Wednesday, March 15, 2000 |
Free
speech to be put to a vote in PTC Thurs. Peachtree City Councilman Dan Tennant plans to introduce a right-of-reply ordinance at Thursday night's council meeting. Why would such a First Amendment rule be required in Peachtree City? Just look at the vote against free speech during the last council meeting. Three to one against a private citizen who had just sat through a lengthy statement by City Attorney Rick Lindsey, on behalf of his law partner, City Attorney Jim Webb. Three council members voted against allowing a citizen Steve Brown the opportunity to reply to a carefully scripted attack on Brown and others by the sitting city attorneys. Those same attorneys still in their role as appointed city officials announced their libel lawsuit against Brown, The Citizen newspaper and its publisher and looking straight at Brown promised that their suit would be both lengthy and expensive for all involved. Here we have appointed government officials acting in their official capacity threatening a financial penalty against those who dared criticize them. Criticize us, they were saying, and we will make you pay for it. That same law firm continues to this day as the official city attorneys. Mayor Lenox obviously had advance knowledge of the threatening speech and allowed it. Then he cut off any chance to rebut the attack during the public meeting. Two other council members also voted to silence any protest Robert Brooks and Carol Fritz. Councilwoman Annie McMenamin officially abstained from that vote because her daughter works for Webb, Stuckey and Lindsey. Only Tennant stood up for participatory democracy in that meeting.

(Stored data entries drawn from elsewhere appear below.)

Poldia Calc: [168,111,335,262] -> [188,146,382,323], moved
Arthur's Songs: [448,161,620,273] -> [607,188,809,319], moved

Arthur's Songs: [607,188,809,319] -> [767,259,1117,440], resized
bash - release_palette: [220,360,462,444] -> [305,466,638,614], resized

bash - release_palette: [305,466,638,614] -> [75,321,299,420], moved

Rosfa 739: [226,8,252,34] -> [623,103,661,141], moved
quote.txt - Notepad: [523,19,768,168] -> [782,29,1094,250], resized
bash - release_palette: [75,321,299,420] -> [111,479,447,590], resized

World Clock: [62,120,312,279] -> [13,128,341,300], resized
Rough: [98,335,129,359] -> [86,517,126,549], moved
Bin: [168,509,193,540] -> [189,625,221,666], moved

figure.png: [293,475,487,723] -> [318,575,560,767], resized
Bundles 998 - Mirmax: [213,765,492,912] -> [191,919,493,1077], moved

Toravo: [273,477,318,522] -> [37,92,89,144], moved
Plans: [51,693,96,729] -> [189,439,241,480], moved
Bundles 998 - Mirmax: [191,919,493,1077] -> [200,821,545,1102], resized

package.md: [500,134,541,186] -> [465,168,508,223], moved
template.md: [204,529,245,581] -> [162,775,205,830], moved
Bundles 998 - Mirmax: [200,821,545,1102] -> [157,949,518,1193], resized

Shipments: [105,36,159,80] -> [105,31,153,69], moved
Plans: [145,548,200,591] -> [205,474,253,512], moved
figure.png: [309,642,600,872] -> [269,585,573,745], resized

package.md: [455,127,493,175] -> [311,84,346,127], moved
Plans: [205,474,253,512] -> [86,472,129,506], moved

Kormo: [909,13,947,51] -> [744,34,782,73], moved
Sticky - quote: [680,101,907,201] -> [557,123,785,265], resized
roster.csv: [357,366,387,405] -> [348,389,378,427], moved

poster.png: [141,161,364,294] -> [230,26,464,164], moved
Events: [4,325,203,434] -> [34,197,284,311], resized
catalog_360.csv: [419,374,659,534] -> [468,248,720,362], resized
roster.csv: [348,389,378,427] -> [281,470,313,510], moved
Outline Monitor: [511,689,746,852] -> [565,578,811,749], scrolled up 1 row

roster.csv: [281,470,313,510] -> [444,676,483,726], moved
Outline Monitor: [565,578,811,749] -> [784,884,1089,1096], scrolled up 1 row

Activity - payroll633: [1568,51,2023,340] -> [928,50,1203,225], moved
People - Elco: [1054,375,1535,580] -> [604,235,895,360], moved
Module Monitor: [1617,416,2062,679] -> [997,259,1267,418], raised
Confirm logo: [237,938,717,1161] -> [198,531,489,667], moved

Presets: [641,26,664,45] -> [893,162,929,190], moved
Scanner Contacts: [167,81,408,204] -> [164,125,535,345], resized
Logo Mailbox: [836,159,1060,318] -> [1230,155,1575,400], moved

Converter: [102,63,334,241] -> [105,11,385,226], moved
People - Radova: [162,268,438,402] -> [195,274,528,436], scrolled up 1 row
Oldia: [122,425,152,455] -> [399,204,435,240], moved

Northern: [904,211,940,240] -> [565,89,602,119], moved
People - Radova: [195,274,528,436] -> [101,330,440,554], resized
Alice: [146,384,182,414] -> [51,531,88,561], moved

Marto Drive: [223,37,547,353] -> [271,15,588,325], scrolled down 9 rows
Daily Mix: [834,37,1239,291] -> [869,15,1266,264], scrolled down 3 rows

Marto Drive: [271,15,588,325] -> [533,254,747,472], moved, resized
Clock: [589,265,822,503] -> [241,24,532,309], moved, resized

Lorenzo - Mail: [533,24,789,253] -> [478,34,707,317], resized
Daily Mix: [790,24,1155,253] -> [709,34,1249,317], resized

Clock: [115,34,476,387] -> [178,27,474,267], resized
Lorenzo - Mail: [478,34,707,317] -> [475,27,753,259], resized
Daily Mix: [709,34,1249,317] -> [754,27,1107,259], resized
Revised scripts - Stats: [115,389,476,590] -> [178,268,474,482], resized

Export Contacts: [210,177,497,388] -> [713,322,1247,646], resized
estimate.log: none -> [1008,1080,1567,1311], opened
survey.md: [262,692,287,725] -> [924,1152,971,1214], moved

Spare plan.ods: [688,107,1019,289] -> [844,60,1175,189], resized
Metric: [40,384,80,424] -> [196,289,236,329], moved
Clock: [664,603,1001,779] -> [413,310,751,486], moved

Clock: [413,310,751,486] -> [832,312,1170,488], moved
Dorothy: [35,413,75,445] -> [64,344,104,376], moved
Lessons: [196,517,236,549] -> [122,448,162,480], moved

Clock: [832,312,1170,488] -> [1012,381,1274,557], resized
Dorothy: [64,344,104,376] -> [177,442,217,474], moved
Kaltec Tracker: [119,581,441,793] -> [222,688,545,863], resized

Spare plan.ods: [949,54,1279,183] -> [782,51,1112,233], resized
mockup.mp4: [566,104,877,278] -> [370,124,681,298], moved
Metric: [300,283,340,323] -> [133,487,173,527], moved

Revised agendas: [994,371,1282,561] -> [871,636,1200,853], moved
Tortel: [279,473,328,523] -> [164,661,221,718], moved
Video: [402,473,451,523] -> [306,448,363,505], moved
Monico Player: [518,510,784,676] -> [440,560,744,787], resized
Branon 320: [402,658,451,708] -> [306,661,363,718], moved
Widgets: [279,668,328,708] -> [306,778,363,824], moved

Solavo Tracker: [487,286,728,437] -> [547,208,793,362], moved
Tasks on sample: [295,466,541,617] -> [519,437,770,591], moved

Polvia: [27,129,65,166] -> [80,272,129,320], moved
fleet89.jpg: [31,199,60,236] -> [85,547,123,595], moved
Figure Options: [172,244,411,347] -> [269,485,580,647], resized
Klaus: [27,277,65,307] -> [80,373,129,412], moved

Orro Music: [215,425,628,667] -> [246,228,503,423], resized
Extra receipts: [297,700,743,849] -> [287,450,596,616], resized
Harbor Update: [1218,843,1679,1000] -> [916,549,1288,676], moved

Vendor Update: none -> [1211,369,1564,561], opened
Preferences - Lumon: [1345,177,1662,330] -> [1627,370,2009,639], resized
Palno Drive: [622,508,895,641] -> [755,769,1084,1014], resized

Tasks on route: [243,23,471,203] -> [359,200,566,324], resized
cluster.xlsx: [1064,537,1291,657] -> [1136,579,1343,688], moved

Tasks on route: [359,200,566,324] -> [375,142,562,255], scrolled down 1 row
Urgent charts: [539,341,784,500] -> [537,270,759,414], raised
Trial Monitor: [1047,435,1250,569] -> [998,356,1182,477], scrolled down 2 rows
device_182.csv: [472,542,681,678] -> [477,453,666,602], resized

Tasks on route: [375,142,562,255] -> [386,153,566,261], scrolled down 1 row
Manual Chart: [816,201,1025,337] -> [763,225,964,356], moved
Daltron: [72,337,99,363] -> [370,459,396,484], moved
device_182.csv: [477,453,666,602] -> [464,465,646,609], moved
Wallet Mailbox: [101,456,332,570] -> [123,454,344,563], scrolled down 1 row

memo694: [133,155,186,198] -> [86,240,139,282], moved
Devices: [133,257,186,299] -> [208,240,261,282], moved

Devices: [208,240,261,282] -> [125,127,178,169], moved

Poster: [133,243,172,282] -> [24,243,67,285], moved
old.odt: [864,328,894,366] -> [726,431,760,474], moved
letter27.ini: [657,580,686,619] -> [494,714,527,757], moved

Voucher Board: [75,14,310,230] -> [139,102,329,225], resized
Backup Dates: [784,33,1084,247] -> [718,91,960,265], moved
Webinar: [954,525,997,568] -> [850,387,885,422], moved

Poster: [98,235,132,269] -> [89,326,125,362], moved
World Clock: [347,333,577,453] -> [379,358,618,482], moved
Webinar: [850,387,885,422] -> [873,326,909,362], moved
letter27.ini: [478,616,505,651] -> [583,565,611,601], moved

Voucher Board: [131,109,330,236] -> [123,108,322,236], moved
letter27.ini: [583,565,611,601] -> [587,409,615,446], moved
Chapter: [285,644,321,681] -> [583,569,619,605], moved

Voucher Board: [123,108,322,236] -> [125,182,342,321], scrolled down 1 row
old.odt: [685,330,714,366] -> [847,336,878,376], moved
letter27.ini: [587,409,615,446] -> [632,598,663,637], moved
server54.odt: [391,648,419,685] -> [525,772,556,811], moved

Now he is introducing an ordinance that will give any citizen who has been the subject of unfavorable or negative remarks during a council meeting the right to make a statement in reply, to defend a private citizen against officially sanctioned and intimidating government attacks. Citizen input and the right of reply are fundamental to a democratic government. It's too bad it will take an ordinance to guarantee those rights for ordinary private citizens in Peachtree City. Voters should carefully note who votes for and against free speech Thursday night.